Top with roasted corn kernels.

Serves 6

For the Baked Corn-Potato Latkes:
Adapted from Happy Herbivore

2 c shredded potatoes
1/8 c diced onion
1 c corn kernels (thawed if frozen)
1 tbsp ground flax seed whisked with 3 tbsp water
1/8 c tapioca flour
1/8 c sorghum flour
pinch salt
pinch fresh black pepper
Spray olive oil

Preheat the oven to 400 degrees Fahrenheit.

Place the shredded potatoes (a great tutorial for how to get the crispiest latkes from your shredding technique over here at The Kitchn), onions, and corn kernels into a bowl. Add the flax seed mixture, flours, salt, and pepper, and mix to thoroughly combine.

Line a baking tray with parchment (my Silpat works geniusly well for this), and scoop 1/4 of the mixture to place on the baking tray. Flatten the latkes until they are 1/4″ thick. Spray the tops and sides with spray olive oil (you want a very thin coat of oil to help with browning & flipping), and bake for 8-12 minutes.

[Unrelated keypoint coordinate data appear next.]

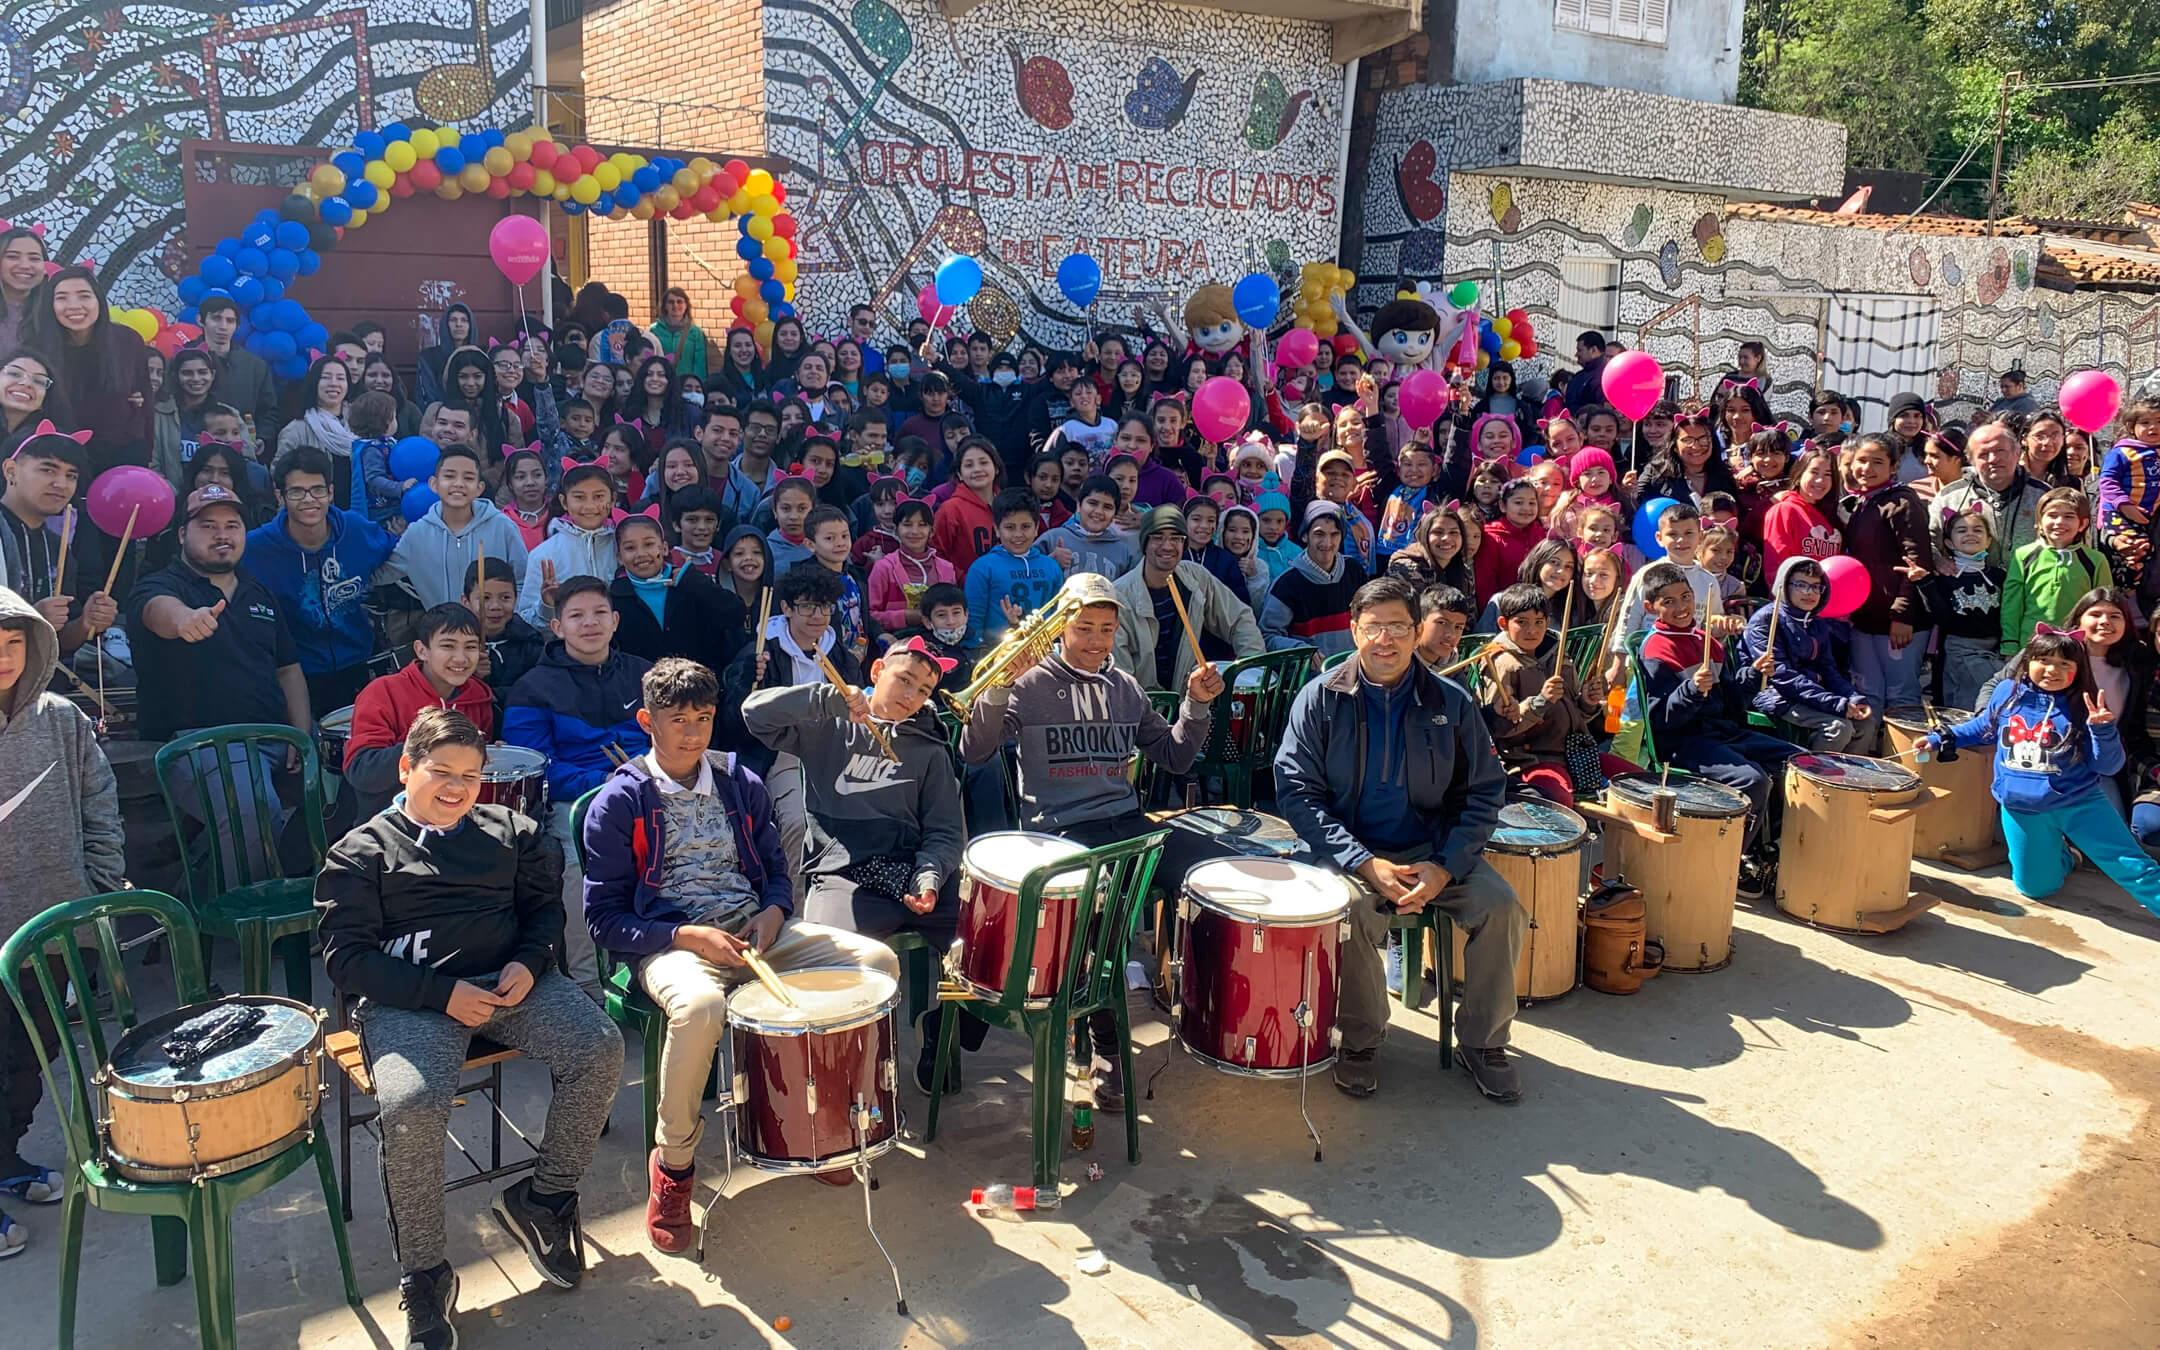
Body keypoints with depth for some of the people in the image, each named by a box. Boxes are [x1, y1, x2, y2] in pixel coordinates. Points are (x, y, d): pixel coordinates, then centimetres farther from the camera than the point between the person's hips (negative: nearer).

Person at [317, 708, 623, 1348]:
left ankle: (545, 1198, 1)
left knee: (600, 1048, -22)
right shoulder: (361, 853, 7)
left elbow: (545, 906, 21)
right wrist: (442, 994, -13)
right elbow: (347, 957, -1)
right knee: (412, 1108, -32)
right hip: (408, 1000, -3)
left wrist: (528, 964, -2)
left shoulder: (509, 830, 19)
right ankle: (424, 1277, -10)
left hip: (510, 979, 4)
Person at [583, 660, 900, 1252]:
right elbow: (605, 919, -5)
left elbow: (776, 867, 20)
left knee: (878, 960, -14)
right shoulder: (619, 803, -3)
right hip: (670, 943, -5)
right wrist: (689, 937, -18)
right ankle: (673, 1163, -13)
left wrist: (773, 912, -3)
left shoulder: (740, 784, 11)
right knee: (700, 1006, -41)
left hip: (755, 930, 5)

Flip over and bake another 8 minutes, until golden brown on both sides.

Serve with guacamole.

Serves 2-3

For the Guacamole:
1 avocado
1/8 onion, minced
1 tbsp jalapeno pepper, minced
1 tsp lime juice
pinch salt

Mash all ingredients together in a bowl.

Serves 1-2 depending on your snacking addiction.

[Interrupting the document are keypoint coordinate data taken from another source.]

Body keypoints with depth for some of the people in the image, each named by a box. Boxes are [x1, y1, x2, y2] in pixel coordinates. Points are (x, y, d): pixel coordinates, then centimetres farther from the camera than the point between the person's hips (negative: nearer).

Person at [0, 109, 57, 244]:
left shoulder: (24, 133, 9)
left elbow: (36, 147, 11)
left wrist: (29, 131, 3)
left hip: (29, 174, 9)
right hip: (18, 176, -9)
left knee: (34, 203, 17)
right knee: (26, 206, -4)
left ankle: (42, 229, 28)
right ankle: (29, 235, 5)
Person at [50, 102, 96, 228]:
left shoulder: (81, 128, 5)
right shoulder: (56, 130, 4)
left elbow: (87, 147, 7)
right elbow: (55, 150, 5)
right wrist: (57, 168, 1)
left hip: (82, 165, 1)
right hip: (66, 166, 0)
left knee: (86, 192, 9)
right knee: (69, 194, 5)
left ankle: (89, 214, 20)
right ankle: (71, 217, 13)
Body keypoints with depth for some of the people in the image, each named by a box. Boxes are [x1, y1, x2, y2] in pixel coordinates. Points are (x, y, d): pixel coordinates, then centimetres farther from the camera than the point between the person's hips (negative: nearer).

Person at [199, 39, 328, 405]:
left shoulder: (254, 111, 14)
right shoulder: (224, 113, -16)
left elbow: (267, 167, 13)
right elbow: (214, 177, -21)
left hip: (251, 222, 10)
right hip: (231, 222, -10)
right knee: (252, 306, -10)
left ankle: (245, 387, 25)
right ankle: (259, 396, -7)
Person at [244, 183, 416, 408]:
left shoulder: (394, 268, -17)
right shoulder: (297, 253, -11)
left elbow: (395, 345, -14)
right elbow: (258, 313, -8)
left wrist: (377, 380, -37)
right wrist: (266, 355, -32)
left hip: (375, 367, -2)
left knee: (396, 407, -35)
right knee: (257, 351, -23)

13 Responses to “Roasted Pumpkin & Poblano Corn Soup with Baked Corn-Potato Latkes”
  1. Caitlin says:

    i’m jealous that you get to ride your bike to work everyday. it sounds like a fairytale. alas, i’m just like you and HATE the cold.

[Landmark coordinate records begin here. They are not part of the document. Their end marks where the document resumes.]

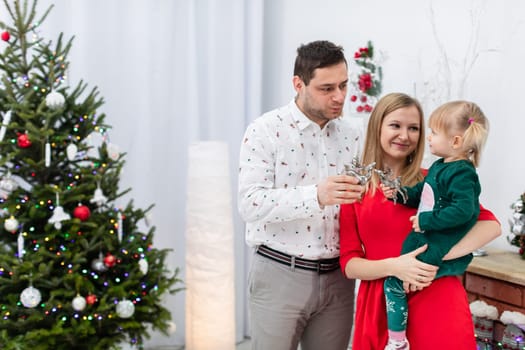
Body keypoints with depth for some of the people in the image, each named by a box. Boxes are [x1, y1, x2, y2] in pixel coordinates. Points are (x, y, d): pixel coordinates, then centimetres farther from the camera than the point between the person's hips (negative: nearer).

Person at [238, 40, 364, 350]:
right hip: (279, 275, -4)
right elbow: (250, 203, -20)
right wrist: (316, 196, -33)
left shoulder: (350, 135, 7)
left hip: (337, 277, 5)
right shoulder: (265, 131, -9)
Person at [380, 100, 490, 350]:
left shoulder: (461, 174, -17)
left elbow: (463, 210, -28)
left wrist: (426, 220, -24)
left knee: (394, 282, -10)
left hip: (439, 251, -10)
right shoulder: (439, 166, 13)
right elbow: (421, 194, 24)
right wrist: (399, 193, 8)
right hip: (425, 241, 10)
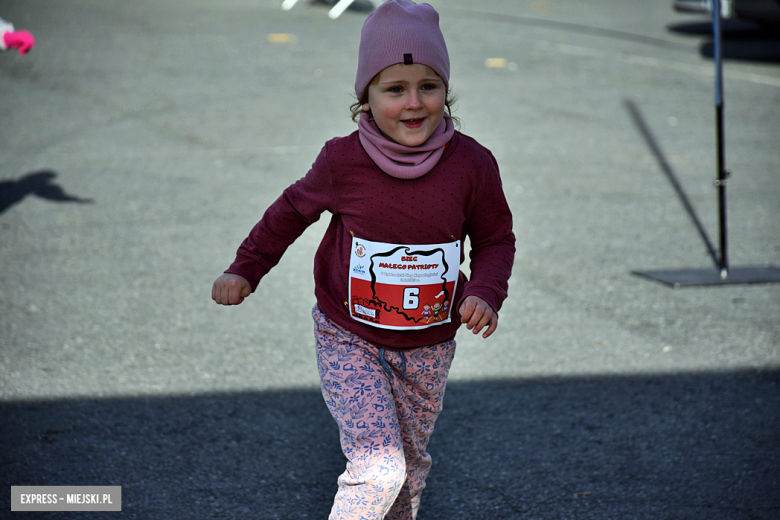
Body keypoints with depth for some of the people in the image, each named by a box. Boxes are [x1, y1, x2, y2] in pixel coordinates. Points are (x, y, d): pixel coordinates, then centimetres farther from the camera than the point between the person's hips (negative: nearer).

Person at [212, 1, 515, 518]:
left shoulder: (472, 165, -14)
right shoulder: (343, 162, -16)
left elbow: (495, 238, 2)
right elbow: (294, 209, 4)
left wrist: (486, 292, -16)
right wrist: (246, 268, 4)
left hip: (428, 350, 3)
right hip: (350, 341, -3)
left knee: (409, 464, 20)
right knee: (378, 468, -17)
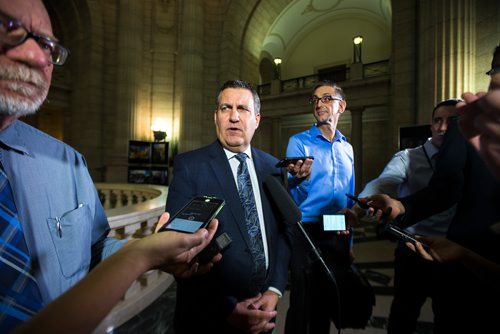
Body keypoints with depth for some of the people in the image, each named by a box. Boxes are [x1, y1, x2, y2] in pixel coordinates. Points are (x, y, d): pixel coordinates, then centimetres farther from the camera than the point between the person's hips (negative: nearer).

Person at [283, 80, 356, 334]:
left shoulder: (347, 147, 11)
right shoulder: (299, 142, -4)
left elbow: (350, 198, 15)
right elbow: (292, 192, -15)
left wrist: (349, 241, 14)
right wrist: (297, 178, -38)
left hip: (338, 235, 5)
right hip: (306, 232, -4)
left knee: (328, 302, 16)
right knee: (302, 303, 4)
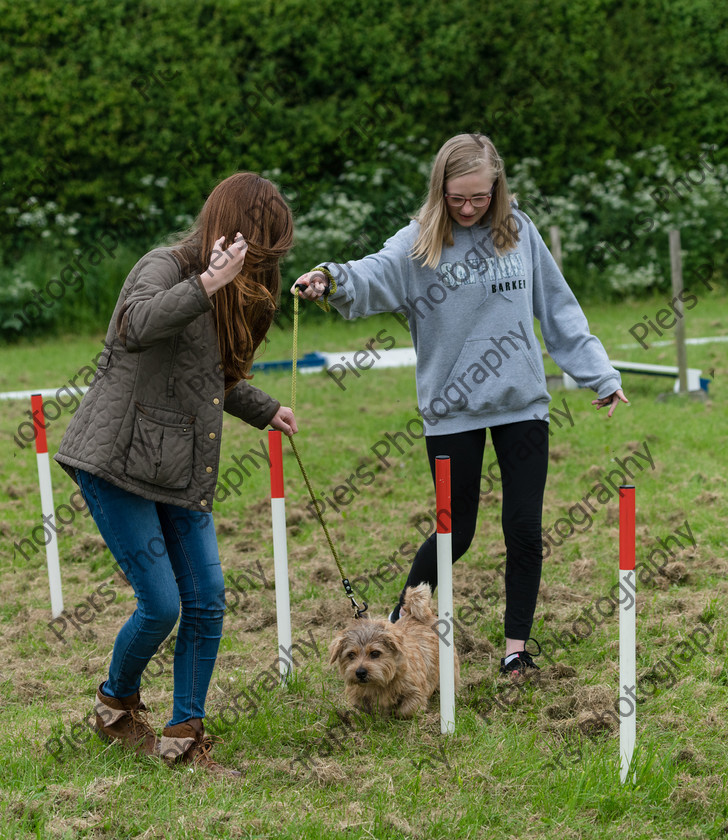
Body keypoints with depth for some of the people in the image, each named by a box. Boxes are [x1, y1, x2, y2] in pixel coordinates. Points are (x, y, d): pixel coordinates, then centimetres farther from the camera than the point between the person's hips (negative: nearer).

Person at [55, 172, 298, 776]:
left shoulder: (230, 293, 15)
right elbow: (139, 325, -34)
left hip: (182, 476, 8)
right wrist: (205, 285, -43)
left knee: (207, 602, 1)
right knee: (161, 605, -8)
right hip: (117, 464, -8)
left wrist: (264, 410, 35)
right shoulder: (165, 267, -11)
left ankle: (184, 737, 12)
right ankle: (116, 705, 20)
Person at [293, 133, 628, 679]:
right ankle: (401, 624, 28)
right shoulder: (418, 244, -5)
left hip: (523, 404, 2)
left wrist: (600, 373, 12)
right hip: (452, 410, -2)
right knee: (457, 533, 4)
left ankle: (517, 646, 17)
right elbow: (373, 277, -24)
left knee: (524, 529, 2)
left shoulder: (519, 231, 4)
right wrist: (332, 280, -46)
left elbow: (558, 308, 11)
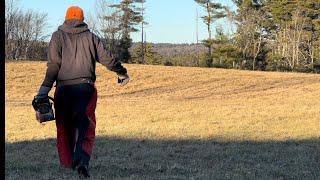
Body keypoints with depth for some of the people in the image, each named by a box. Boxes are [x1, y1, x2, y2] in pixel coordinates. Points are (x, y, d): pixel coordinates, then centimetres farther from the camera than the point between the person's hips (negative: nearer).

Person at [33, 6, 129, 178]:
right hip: (86, 87, 0)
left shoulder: (58, 36, 6)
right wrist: (122, 72, 28)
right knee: (85, 126, -1)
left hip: (63, 88, 0)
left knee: (64, 127, 13)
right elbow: (107, 58, 10)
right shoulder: (90, 37, 11)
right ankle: (81, 161, -23)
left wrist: (43, 91, -9)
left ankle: (67, 163, 18)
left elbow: (53, 65, -6)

    the soup looks so good, and i love that you didn’t use coconut milk! hooray! haha. the latkas look amazing, too. i really don’t think i’ve ever made them, either. i would definitely bake them as well. and use sweet potatoes, instead. i think this needs to happen.

  2. chow vegan says:

    Cold feet while biking is the worst. I use to warm up by resting my feet on top of the space heater at work. I stopped after it started to melt the soles of my shoes. Soup is definitely the better way to go. :-) Your corn soup and latkes look awesome! I prefer baked to fried so I’ll be trying out your latkes soon.

  3. Eileen says:

    Hey, Virginia is still the south, right? Even if you do live in the more mountainous part. :) Maybe get some serious wool biking socks? Anyway, this soup sounds fantastic! I have a bunch of summer corn broth hanging out in my freezer and everything…

    • Jes says:

      Eh, they keep trying to say it’s the south, but this part of the state is its own region. I miss real biscuits (shhh don’t tell them I don’t like their biscuits) & people who say ya’ll! But, yes, +100million to better wool socks!

  4. FoodFeud says:

    I AM proud that you didn’t use coconut milk! It’s so great in creamy soups but sometimes it’s just easier and cheaper and healthier to find another way. nevertheless, it looks INCREDIBLE! I’m usually all about the soup but these latkes too! Oh boy. Exciting.

  5. That soup looks delicious! We make The Grit corn chowder around here a lot – maybe next time Dave wants corn soup I can mix things up a bit!

    Also! I picked you for a Healthy Fun Food Blogger Award. You don’t have to do anything, but if you’d like to join in deets are here:

  6. Hannah says:

    More awesome fusion latkes! I love your southwestern flavor palate- I would have never thought to incorporate that into the average potato pancake. The soup and topping are what really sets it apart though. You thought of everything here!

  7. Your food photography is so right-on, every time.